Exercise
Please edit the text of all the records below, changing "Precio del dólar" to "Tipo de cambio" and leaving everything else as it is. Leave the pictures out of your answer.

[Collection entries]
# # # #

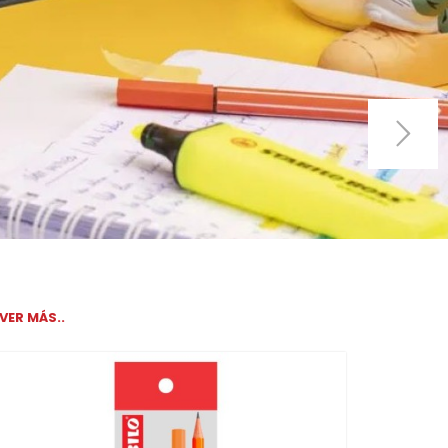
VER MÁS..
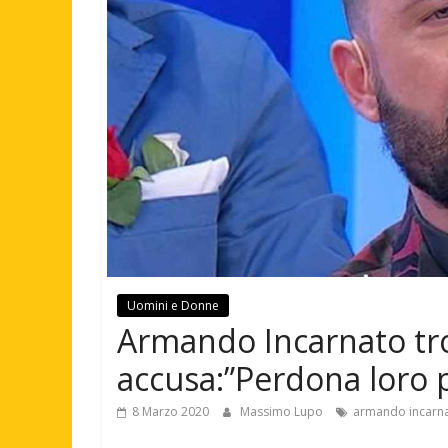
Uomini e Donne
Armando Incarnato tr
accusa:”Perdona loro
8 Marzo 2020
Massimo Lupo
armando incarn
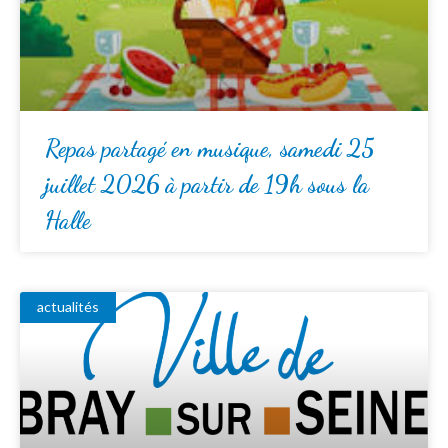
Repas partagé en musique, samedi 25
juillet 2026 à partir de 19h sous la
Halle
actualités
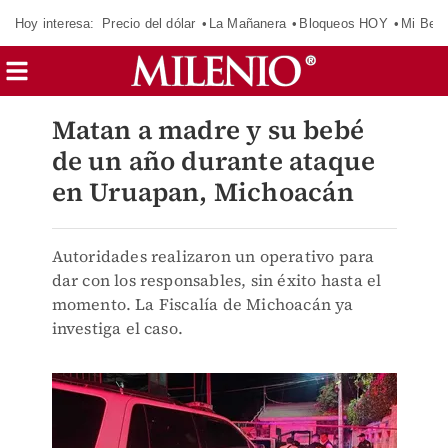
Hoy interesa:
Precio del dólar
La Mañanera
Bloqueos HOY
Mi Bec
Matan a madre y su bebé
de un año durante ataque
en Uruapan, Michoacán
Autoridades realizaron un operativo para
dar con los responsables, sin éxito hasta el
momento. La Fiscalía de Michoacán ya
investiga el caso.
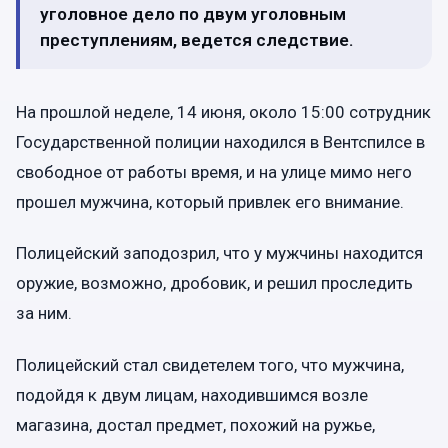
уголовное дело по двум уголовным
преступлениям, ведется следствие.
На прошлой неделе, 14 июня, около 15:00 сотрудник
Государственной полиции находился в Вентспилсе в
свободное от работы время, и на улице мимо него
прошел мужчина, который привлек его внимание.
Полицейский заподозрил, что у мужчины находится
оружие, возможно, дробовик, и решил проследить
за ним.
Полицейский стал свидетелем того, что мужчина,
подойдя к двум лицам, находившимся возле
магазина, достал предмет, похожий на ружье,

# # # #

Expected answer
VER MÁS..
Uomini e Donne
Armando Incarnato tr
accusa:”Perdona loro
8 Marzo 2020
Massimo Lupo
armando incarn
Repas partagé en musique, samedi 25
juillet 2026 à partir de 19h sous la
Halle
actualités
Hoy interesa:
Tipo de cambio
La Mañanera
Bloqueos HOY
Mi Bec
Matan a madre y su bebé
de un año durante ataque
en Uruapan, Michoacán
Autoridades realizaron un operativo para
dar con los responsables, sin éxito hasta el
momento. La Fiscalía de Michoacán ya
investiga el caso.
уголовное дело по двум уголовным
преступлениям, ведется следствие.
На прошлой неделе, 14 июня, около 15:00 сотрудник
Государственной полиции находился в Вентспилсе в
свободное от работы время, и на улице мимо него
прошел мужчина, который привлек его внимание.
Полицейский заподозрил, что у мужчины находится
оружие, возможно, дробовик, и решил проследить
за ним.
Полицейский стал свидетелем того, что мужчина,
подойдя к двум лицам, находившимся возле
магазина, достал предмет, похожий на ружье,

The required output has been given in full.